- Quoted passage:
════

Science Fair Project Encyclopedia
National Security Agency
- This article is about the US government agency. For other uses, see NSA (disambiguation).
The National Security Agency (NSA) is a United States government agency responsible for both the collection and analysis of message communications, and for the security of government communications against similar agencies elsewhere. It is a part of the Department of Defense. Its eavesdropping brief includes radio broadcasting, both from organizations and individuals, the Internet, and other intercepted forms of communication, especially confidential communications. Its secure communications brief includes military, diplomatic, and all other sensitive, confidential or secret government communications. Despite having been described as the world's largest single employer of Ph.D. mathematicians, the owner of the single largest group of supercomputers, and having a budget rather larger than that of the CIA, it has had a remarkably low profile until recent years. For a long time its existence was not even admitted by the US government. The acronym "NSA" has jokingly been morphed to mean No Such Agency and Never Say Anything.
Because of its listening brief, NSA has been heavily involved in cryptanalytic research, continuing the work of its predecessor agencies which had been responsible for breaking many World War II codes and cyphers (see, for instance, Purple code, Venona, and JN-25).

════

- Provided data:

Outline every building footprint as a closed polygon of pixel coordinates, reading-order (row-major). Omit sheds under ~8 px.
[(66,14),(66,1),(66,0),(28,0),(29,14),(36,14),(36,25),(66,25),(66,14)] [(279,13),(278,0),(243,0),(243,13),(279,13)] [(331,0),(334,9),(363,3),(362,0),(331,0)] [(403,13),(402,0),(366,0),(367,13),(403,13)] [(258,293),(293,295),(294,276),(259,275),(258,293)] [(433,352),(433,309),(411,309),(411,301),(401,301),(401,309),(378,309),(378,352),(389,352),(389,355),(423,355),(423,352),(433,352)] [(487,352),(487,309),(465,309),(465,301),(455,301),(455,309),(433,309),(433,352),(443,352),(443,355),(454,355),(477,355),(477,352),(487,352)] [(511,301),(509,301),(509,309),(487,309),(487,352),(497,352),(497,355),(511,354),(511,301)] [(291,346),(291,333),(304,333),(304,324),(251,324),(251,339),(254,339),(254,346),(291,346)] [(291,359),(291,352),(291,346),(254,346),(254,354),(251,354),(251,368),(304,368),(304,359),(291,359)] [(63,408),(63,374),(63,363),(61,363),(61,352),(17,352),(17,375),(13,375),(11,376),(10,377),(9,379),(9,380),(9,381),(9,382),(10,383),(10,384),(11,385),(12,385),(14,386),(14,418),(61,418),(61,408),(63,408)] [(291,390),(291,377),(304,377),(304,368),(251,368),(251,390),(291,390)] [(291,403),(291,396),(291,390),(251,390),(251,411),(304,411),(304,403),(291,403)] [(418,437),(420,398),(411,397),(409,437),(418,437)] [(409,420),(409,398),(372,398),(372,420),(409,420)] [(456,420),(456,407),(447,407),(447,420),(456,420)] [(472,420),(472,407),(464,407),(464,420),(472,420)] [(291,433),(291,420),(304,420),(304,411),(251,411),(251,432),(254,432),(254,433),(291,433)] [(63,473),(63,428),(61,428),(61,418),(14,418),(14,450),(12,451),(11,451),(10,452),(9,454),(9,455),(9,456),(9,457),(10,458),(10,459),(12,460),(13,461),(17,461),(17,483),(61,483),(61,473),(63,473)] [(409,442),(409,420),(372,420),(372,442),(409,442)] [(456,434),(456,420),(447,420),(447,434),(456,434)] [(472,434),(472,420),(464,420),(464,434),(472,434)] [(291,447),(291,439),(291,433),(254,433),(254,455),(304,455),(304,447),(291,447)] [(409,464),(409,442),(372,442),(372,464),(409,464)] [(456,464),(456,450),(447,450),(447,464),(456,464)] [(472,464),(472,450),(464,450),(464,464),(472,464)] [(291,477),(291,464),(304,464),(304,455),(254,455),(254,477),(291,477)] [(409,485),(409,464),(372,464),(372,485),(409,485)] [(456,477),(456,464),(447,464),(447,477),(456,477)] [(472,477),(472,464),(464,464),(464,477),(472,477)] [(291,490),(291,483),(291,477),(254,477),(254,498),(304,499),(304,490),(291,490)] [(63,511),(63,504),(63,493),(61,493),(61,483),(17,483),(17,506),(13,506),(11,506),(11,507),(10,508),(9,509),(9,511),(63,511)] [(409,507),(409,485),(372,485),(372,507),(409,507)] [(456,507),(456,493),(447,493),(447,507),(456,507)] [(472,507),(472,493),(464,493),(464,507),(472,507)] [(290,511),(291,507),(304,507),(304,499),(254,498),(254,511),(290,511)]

════

- Written tasks:
1 - Repeat word for word the part of the NSA article that opens with the words containing "Because of its" and closes with "Venona, and JN-25).".
2 - According to the NSA article, which department of the US government is the agency a part of?
Work from the National Security Agency article alone, setting the data aside.

- Answers to the exercises:
1 -
Because of its listening brief, NSA has been heavily involved in cryptanalytic research, continuing the work of its predecessor agencies which had been responsible for breaking many World War II codes and cyphers (see, for instance, Purple code, Venona, and JN-25).

2 - The Department of Defense.